* _Excerpt_
# Most reliable motor??



## QUIK16V (Aug 15, 2010)

Which motor is the most reliable for the A6??? The 3.0, the 2.7t, or the 4.2???


----------



## frankinstyn (Oct 11, 2004)

The 2.8 liter. The 3.0 is probably just as reliable but it can be very difficult to work on. The 4.2 is also incredibly reliable but it is factory paired with a weak transmission so that reliability is kinda ruined. 

The 2.7t CAN be reliable with proper maintenance. That all said it isn't as reliable as the 4.2 or the 2.8.


----------



## PPGOAL (Apr 22, 2009)

The "only" thing unreliable about the 2.7T is the turbos -- they take more care and precautions than a non-turbo engine. If the turbos pop, they can be very expensive. But so are 4.2 transmissions. I have 178k on my A6 and know of another driver with almost 190k, both stock.


----------



## rs4-380 (Dec 12, 2000)

reliability wise the 2.8 and the 4.2 are about the same. 2.8 is easier to work on, more common, and parts are cheaper.


----------



## A2Everyday (Jun 4, 2007)

Love my 2.8.. 176K on her.. just slow as balls


----------



## A4dream (Apr 14, 2009)

I too love my 2.8... yea shes slow a molassas but its solid as a horse and it has 145,000 miles on her now and never a issue. But I am SERIOUSLY concidering a 4.2L w/ 6spd swap inteh near future.


----------



## frankinstyn (Oct 11, 2004)

I too have the 2.8 and I'm not disappointed by the speed of it I just would appreciate more. I'm considering the supercharger kit. Probably mid-next year. 145k as well.


----------



## monkeytronic (Oct 5, 2009)

frankinstyn said:


> The 2.8 liter. The 3.0 is probably just as reliable but it can be very difficult to work on. The 4.2 is also incredibly reliable but it is factory paired with a weak transmission so that reliability is kinda ruined.
> 
> The 2.7t CAN be reliable with proper maintenance. That all said it isn't as reliable as the 4.2 or the 2.8.


Just for grins, the C5 4.2, S6 and RS6 get the ZF 5HP24A transaxle which actually has a higher torque capacity than the ZF 5HP19FLA that the AWD C5 2.8, 3.0 and 2.7T get.

Of course, all of the V8 C5s naturally do produce more torque in stock form than any of the V6 C5s so "weak" is a bit subjective a term to use.

Purported issues of reliability aside, C5 4.2s on the used market are, more often than not, better equipped than the typical V6 C5 (most amusingly, understated features like the standard power adjustable steering column with memory and optional solar sunroof were V8-only), sport a most wholesome V8 soundtrack and, of course, widebody good looks. :thumbup:


----------

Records
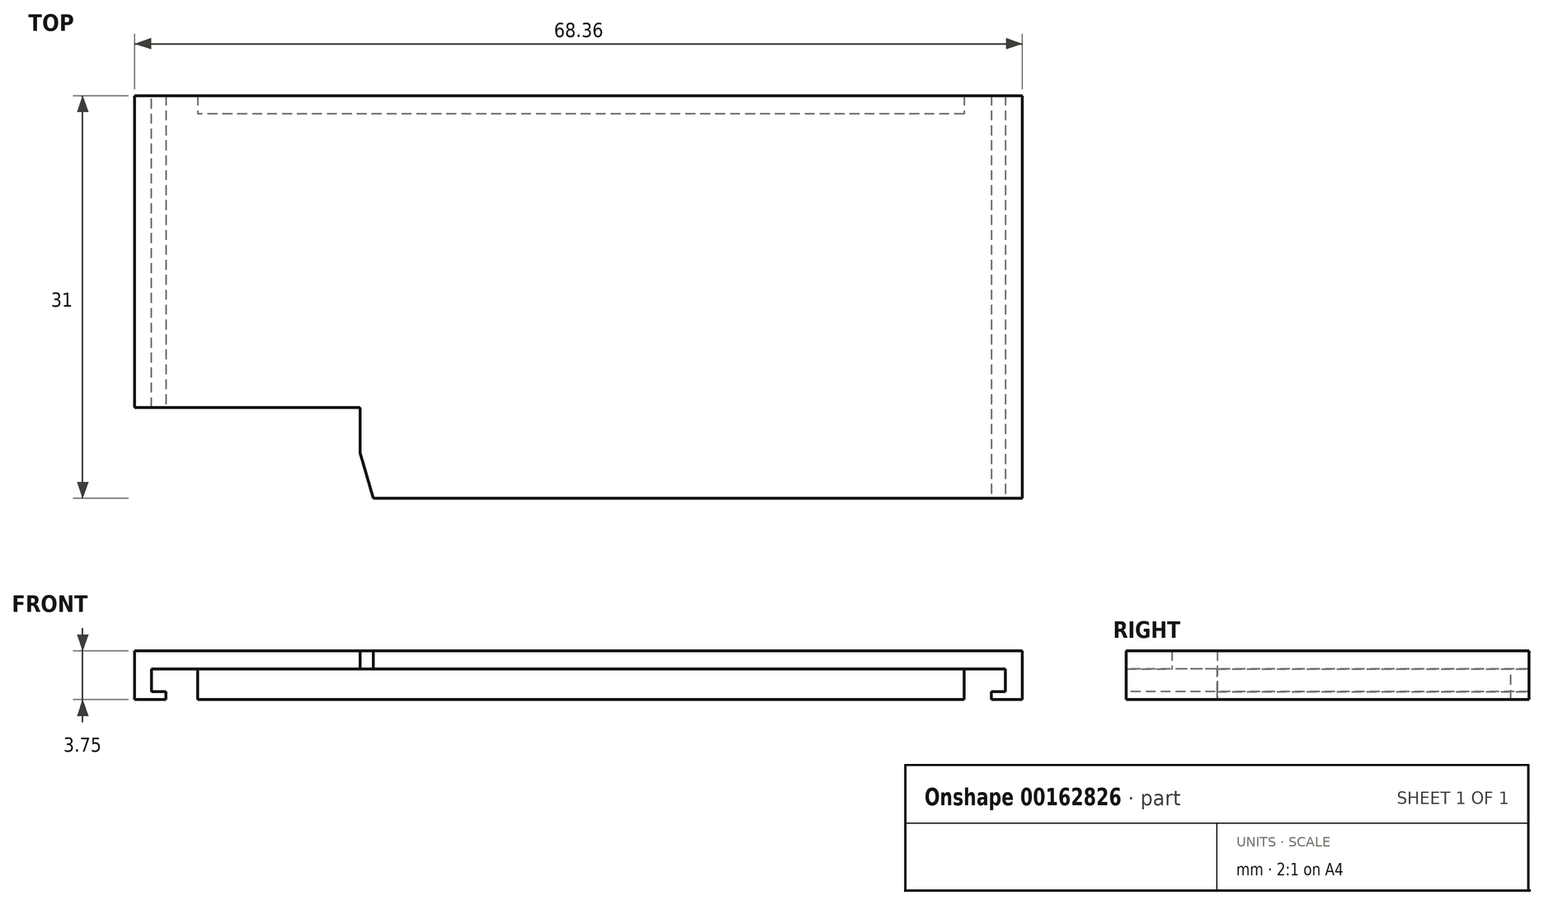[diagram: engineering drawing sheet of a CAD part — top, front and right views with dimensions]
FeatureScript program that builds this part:
annotation { "Feature Type Name" : "Feature", "Feature Type Description" : "" }
export const myFeature = defineFeature(function(context is Context, id is Id, definition is map)
    precondition{}
    {
        {
            var Q0;
            Q0=qCreatedBy(makeId("Top.planeOp"),FACE);
            var sketch = newSketch(context, id + "F0", { "sketchPlane" : qUnion([Q0])});
            skLineSegment(sketch, "E0", {"start": v(0, 0) * mm, "end": v(68.36, 0) * mm});
            skLineSegment(sketch, "E1", {"start": v(68.36, 0) * mm, "end": v(68.36, -31) * mm});
            skLineSegment(sketch, "E2", {"start": v(68.36, -31) * mm, "end": v(18.36, -31) * mm});
            skLineSegment(sketch, "E3", {"start": v(18.36, -31) * mm, "end": v(17.36, -27.5) * mm});
            skLineSegment(sketch, "E4", {"start": v(17.36, -24) * mm, "end": v(0, -24) * mm});
            skLineSegment(sketch, "E5", {"start": v(0, -24) * mm, "end": v(0, 0) * mm});
            skLineSegment(sketch, "E6", {"start": v(17.36, -24) * mm, "end": v(17.36, -27.5) * mm});
            skSolve(sketch);
        }
        {
            var Q0;
            Q0 = qSketchRegion(id + "F0", true);
            extrude(context, id + "F1", {"entities" : qUnion([Q0]), "depth" : 1.4 * mm});
        }
        {
            var Q0;
            Q0=makeQuery(id+"F1.opExtrude","CAP_FACE",FACE,{"disambiguationData":[OSD([sQuery(id+"F0.wireOp",EDGE,"E0"),sQuery(id+"F0.wireOp",EDGE,"E1"),sQuery(id+"F0.wireOp",EDGE,"E2"),sQuery(id+"F0.wireOp",EDGE,"E3"),sQuery(id+"F0.wireOp",EDGE,"E4"),sQuery(id+"F0.wireOp",EDGE,"E5"),sQuery(id+"F0.wireOp",EDGE,"E6")])],"isStart":true});
            var sketch = newSketch(context, id + "F2", { "sketchPlane" : qUnion([Q0])});
            skLineSegment(sketch, "E7.bottom", {"start": v(68.36, 0) * mm, "end": v(67.06, 0) * mm});
            skLineSegment(sketch, "E7.top", {"start": v(68.36, 31) * mm, "end": v(67.06, 31) * mm});
            skLineSegment(sketch, "E7.left", {"start": v(68.36, 0) * mm, "end": v(68.36, 31) * mm});
            skLineSegment(sketch, "E7.right", {"start": v(67.06, 0) * mm, "end": v(67.06, 31) * mm});
            skLineSegment(sketch, "E8.bottom", {"start": v(0, 24) * mm, "end": v(1.3, 24) * mm});
            skLineSegment(sketch, "E8.top", {"start": v(0, 0) * mm, "end": v(1.3, 0) * mm});
            skLineSegment(sketch, "E8.left", {"start": v(0, 24) * mm, "end": v(0, 0) * mm});
            skLineSegment(sketch, "E8.right", {"start": v(1.3, 24) * mm, "end": v(1.3, 0) * mm});
            skLineSegment(sketch, "E9.bottom", {"start": v(63.86, 0) * mm, "end": v(4.86, 0) * mm});
            skLineSegment(sketch, "E9.top", {"start": v(63.86, 1.4) * mm, "end": v(4.86, 1.4) * mm});
            skLineSegment(sketch, "E9.left", {"start": v(63.86, 0) * mm, "end": v(63.86, 1.4) * mm});
            skLineSegment(sketch, "E9.right", {"start": v(4.86, 0) * mm, "end": v(4.86, 1.4) * mm});
            skSolve(sketch);
        }
        {
            var Q0;
            Q0 = qSketchRegion(id + "F2", true);
            extrude(context, id + "F3", {"entities" : qUnion([Q0]), "operationType" : NewBodyOperationType.ADD, "depth" : 1.75 * mm});
        }
        {
            var Q0;
            Q0=makeQuery(id+"F3.opExtrude","CAP_FACE",FACE,{"disambiguationData":[OSD([sQuery(id+"F2.wireOp",EDGE,"E7.bottom"),sQuery(id+"F2.wireOp",EDGE,"E7.top"),sQuery(id+"F2.wireOp",EDGE,"E7.left"),sQuery(id+"F2.wireOp",EDGE,"E7.right")])],"isStart":false});
            var sketch = newSketch(context, id + "F4", { "sketchPlane" : qUnion([Q0])});
            skLineSegment(sketch, "E10.bottom", {"start": v(68.36, 0) * mm, "end": v(65.96, 0) * mm});
            skLineSegment(sketch, "E10.top", {"start": v(68.36, 31) * mm, "end": v(65.96, 31) * mm});
            skLineSegment(sketch, "E10.left", {"start": v(68.36, 0) * mm, "end": v(68.36, 31) * mm});
            skLineSegment(sketch, "E10.right", {"start": v(65.96, 0) * mm, "end": v(65.96, 31) * mm});
            skLineSegment(sketch, "E11.bottom", {"start": v(0, 0) * mm, "end": v(2.4, 0) * mm});
            skLineSegment(sketch, "E11.top", {"start": v(0, 24) * mm, "end": v(2.4, 24) * mm});
            skLineSegment(sketch, "E11.left", {"start": v(0, 0) * mm, "end": v(0, 24) * mm});
            skLineSegment(sketch, "E11.right", {"start": v(2.4, 0) * mm, "end": v(2.4, 24) * mm});
            skLineSegment(sketch, "E12.bottom", {"start": v(63.86, 1.4) * mm, "end": v(4.86, 1.4) * mm});
            skLineSegment(sketch, "E12.top", {"start": v(63.86, 0) * mm, "end": v(4.86, 0) * mm});
            skLineSegment(sketch, "E12.left", {"start": v(63.86, 1.4) * mm, "end": v(63.86, 0) * mm});
            skLineSegment(sketch, "E12.right", {"start": v(4.86, 1.4) * mm, "end": v(4.86, 0) * mm});
            skSolve(sketch);
        }
        {
            var Q0;
            Q0 = qSketchRegion(id + "F4", true);
            extrude(context, id + "F5", {"entities" : qUnion([Q0]), "operationType" : NewBodyOperationType.ADD, "depth" : 0.6 * mm});
        }
    });
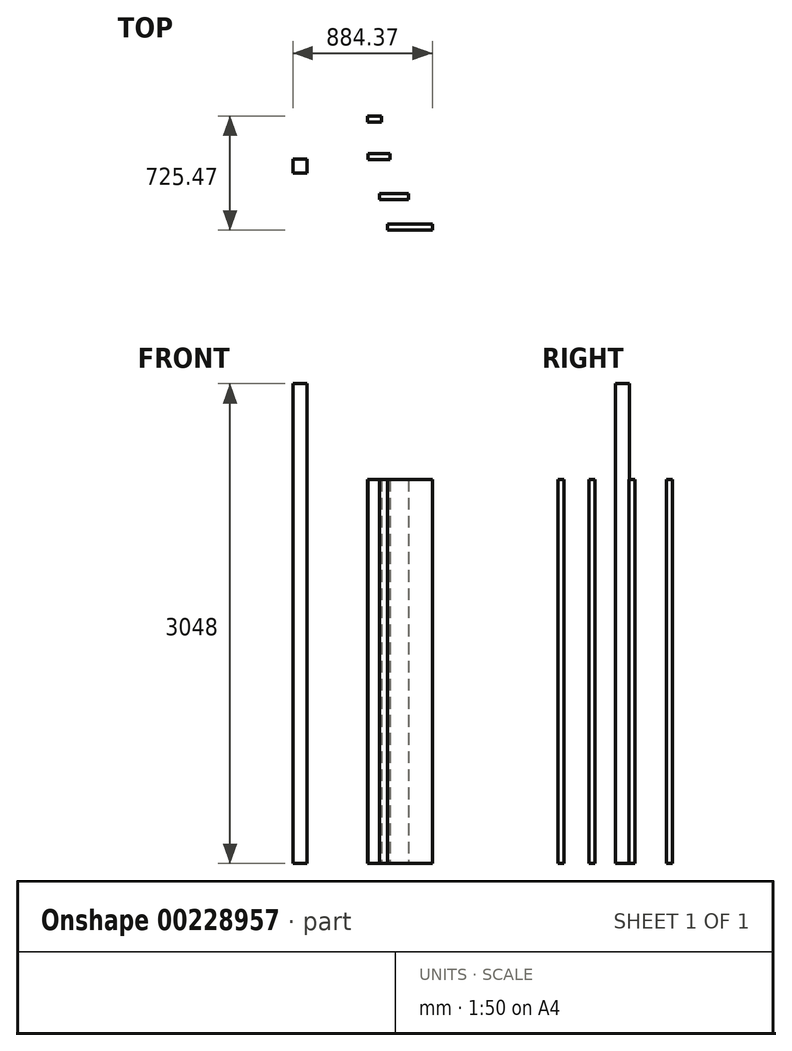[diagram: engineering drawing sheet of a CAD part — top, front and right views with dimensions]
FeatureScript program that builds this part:
annotation { "Feature Type Name" : "Feature", "Feature Type Description" : "" }
export const myFeature = defineFeature(function(context is Context, id is Id, definition is map)
    precondition{}
    {
        {
            var Q0;
            Q0=qCreatedBy(makeId("Top.planeOp"),FACE);
            var sketch = newSketch(context, id + "F0", { "sketchPlane" : qUnion([Q0])});
            skLineSegment(sketch, "E0.bottom", {"start": v(-177.39, 113.37) * mm, "end": v(-88.49, 113.37) * mm});
            skLineSegment(sketch, "E0.top", {"start": v(-177.39, 24.47) * mm, "end": v(-88.49, 24.47) * mm});
            skLineSegment(sketch, "E0.left", {"start": v(-177.39, 113.37) * mm, "end": v(-177.39, 24.47) * mm});
            skLineSegment(sketch, "E0.right", {"start": v(-88.49, 113.37) * mm, "end": v(-88.49, 24.47) * mm});
            skSolve(sketch);
        }
        {
            var Q0;
            Q0=qSketchRegion(id+"F0",true);
            extrude(context, id + "F1", {"entities" : qUnion([Q0]), "depth" : 3048 * mm});
        }
        {
            var Q0;
            Q0=qCreatedBy(makeId("Top.planeOp"),FACE);
            var sketch = newSketch(context, id + "F2", { "sketchPlane" : qUnion([Q0])});
            skLineSegment(sketch, "E1.bottom", {"start": v(296.02, 385.67) * mm, "end": v(384.92, 385.67) * mm});
            skLineSegment(sketch, "E1.top", {"start": v(296.02, 347.57) * mm, "end": v(384.92, 347.57) * mm});
            skLineSegment(sketch, "E1.left", {"start": v(296.02, 385.67) * mm, "end": v(296.02, 347.57) * mm});
            skLineSegment(sketch, "E1.right", {"start": v(384.92, 385.67) * mm, "end": v(384.92, 347.57) * mm});
            skSolve(sketch);
        }
        {
            var Q0;
            Q0=qSketchRegion(id+"F2",true);
            extrude(context, id + "F3", {"entities" : qUnion([Q0]), "depth" : 2438.4 * mm});
        }
        {
            var Q0;
            Q0=qCreatedBy(makeId("Top.planeOp"),FACE);
            var sketch = newSketch(context, id + "F4", { "sketchPlane" : qUnion([Q0])});
            skLineSegment(sketch, "E2.bottom", {"start": v(300.13, 147.9) * mm, "end": v(439.83, 147.9) * mm});
            skLineSegment(sketch, "E2.top", {"start": v(300.13, 109.8) * mm, "end": v(439.83, 109.8) * mm});
            skLineSegment(sketch, "E2.left", {"start": v(300.13, 147.9) * mm, "end": v(300.13, 109.8) * mm});
            skLineSegment(sketch, "E2.right", {"start": v(439.83, 147.9) * mm, "end": v(439.83, 109.8) * mm});
            skSolve(sketch);
        }
        {
            var Q0;
            Q0=makeQuery(id+"F4.imprint","IMPRINT",FACE,{"disambiguationData":[TD([[makeQuery(id+"F4.imprint","IMPRINT",EDGE,{"derivedFrom":sQuery(id+"F4.wireOp",EDGE,"E2.bottom")}),-1.0]])]});
            extrude(context, id + "F5", {"entities" : qUnion([Q0]), "depth" : 2438.4 * mm});
        }
        {
            var Q0;
            Q0=qCreatedBy(makeId("Top.planeOp"),FACE);
            var sketch = newSketch(context, id + "F6", { "sketchPlane" : qUnion([Q0])});
            skLineSegment(sketch, "E3.bottom", {"start": v(371.97, -106.57) * mm, "end": v(556.12, -106.57) * mm});
            skLineSegment(sketch, "E3.top", {"start": v(371.97, -144.67) * mm, "end": v(556.12, -144.67) * mm});
            skLineSegment(sketch, "E3.left", {"start": v(371.97, -106.57) * mm, "end": v(371.97, -144.67) * mm});
            skLineSegment(sketch, "E3.right", {"start": v(556.12, -106.57) * mm, "end": v(556.12, -144.67) * mm});
            skSolve(sketch);
        }
        {
            var Q0;
            Q0=makeQuery(id+"F6.imprint","IMPRINT",FACE,{"disambiguationData":[TD([[makeQuery(id+"F6.imprint","IMPRINT",EDGE,{"derivedFrom":sQuery(id+"F6.wireOp",EDGE,"E3.bottom")}),-1.0]])]});
            extrude(context, id + "F7", {"entities" : qUnion([Q0]), "depth" : 2438.4 * mm});
        }
        {
            var Q0;
            Q0=qCreatedBy(makeId("Top.planeOp"),FACE);
            var sketch = newSketch(context, id + "F8", { "sketchPlane" : qUnion([Q0])});
            skLineSegment(sketch, "E4.bottom", {"start": v(421.23, -301.7) * mm, "end": v(706.98, -301.7) * mm});
            skLineSegment(sketch, "E4.top", {"start": v(421.23, -339.8) * mm, "end": v(706.98, -339.8) * mm});
            skLineSegment(sketch, "E4.left", {"start": v(421.23, -301.7) * mm, "end": v(421.23, -339.8) * mm});
            skLineSegment(sketch, "E4.right", {"start": v(706.98, -301.7) * mm, "end": v(706.98, -339.8) * mm});
            skSolve(sketch);
        }
        {
            var Q0;
            Q0=makeQuery(id+"F8.imprint","IMPRINT",FACE,{"disambiguationData":[TD([[makeQuery(id+"F8.imprint","IMPRINT",EDGE,{"derivedFrom":sQuery(id+"F8.wireOp",EDGE,"E4.bottom")}),-1.0]])]});
            extrude(context, id + "F9", {"entities" : qUnion([Q0]), "depth" : 2438.4 * mm});
        }
    });
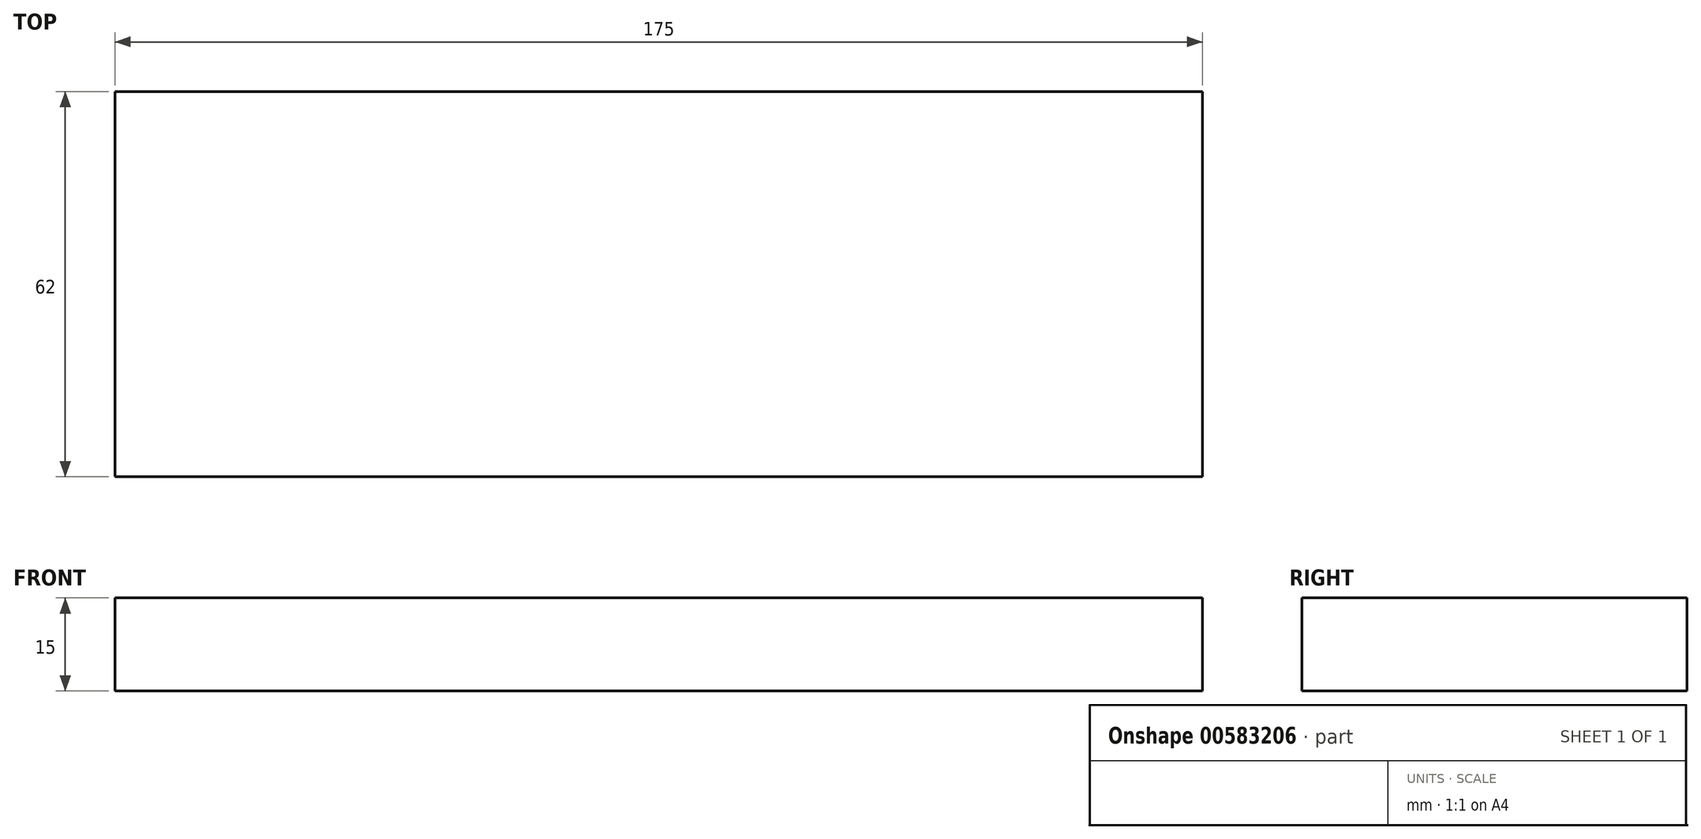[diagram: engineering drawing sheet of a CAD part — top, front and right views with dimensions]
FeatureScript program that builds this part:
annotation { "Feature Type Name" : "Feature", "Feature Type Description" : "" }
export const myFeature = defineFeature(function(context is Context, id is Id, definition is map)
    precondition{}
    {
        {
            var Q0;
            Q0=qCreatedBy(makeId("Front.planeOp"),FACE);
            var sketch = newSketch(context, id + "F0", { "sketchPlane" : qUnion([Q0])});
            skLineSegment(sketch, "E0", {"start": v(-93.41, -23.77) * mm, "end": v(81.59, -23.77) * mm});
            skLineSegment(sketch, "E1", {"start": v(81.59, -23.77) * mm, "end": v(81.59, -38.77) * mm});
            skLineSegment(sketch, "E2", {"start": v(81.59, -38.77) * mm, "end": v(-93.41, -38.77) * mm});
            skLineSegment(sketch, "E3", {"start": v(-93.41, -38.77) * mm, "end": v(-93.41, -23.77) * mm});
            skSolve(sketch);
        }
        {
            var Q0;
            Q0=makeQuery(id+"F0.imprint","IMPRINT",FACE,{"disambiguationData":[TD([[makeQuery(id+"F0.imprint","IMPRINT",EDGE,{"derivedFrom":sQuery(id+"F0.wireOp",EDGE,"E0")}),-1.0]])]});
            extrude(context, id + "F1", {"entities" : qUnion([Q0]), "depth" : 62 * mm, "offsetDistance" : 25 * mm});
        }
    });
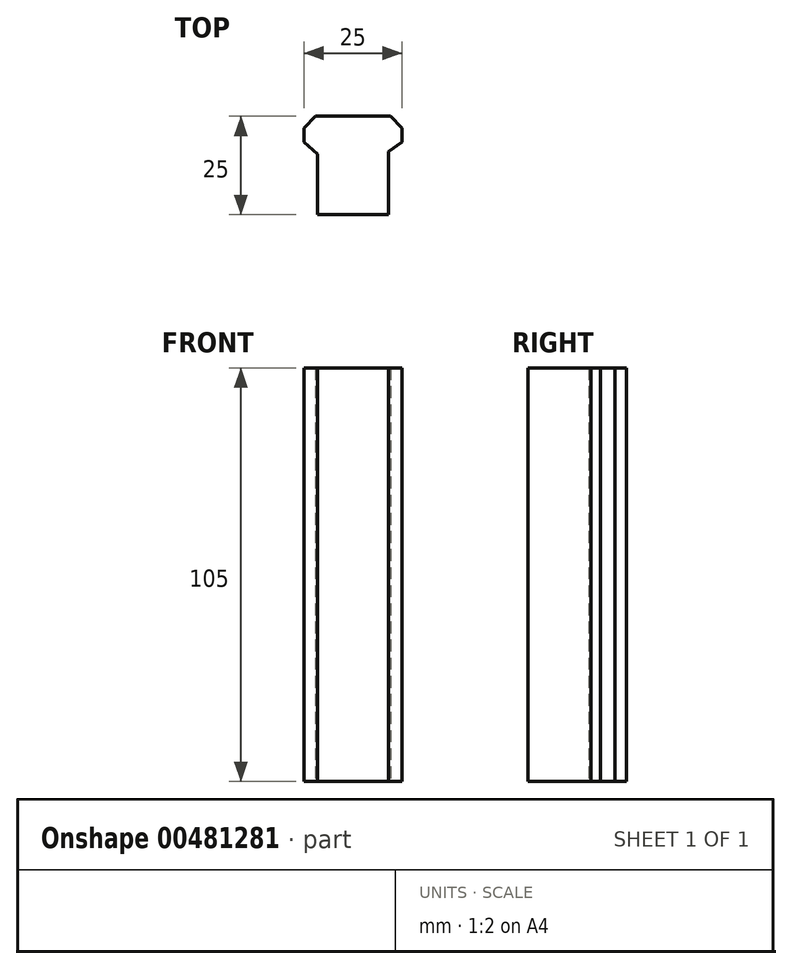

* _Aim of the task_
Please return the passage from the forum thread on A6 engine reliability starting at "Love my 2.8.. 176K" and ending at "inteh near future.", copied word for word.

* _Answer below_
Love my 2.8.. 176K on her.. just slow as balls


----------



## A4dream (Apr 14, 2009)

I too love my 2.8... yea shes slow a molassas but its solid as a horse and it has 145,000 miles on her now and never a issue. But I am SERIOUSLY concidering a 4.2L w/ 6spd swap inteh near future.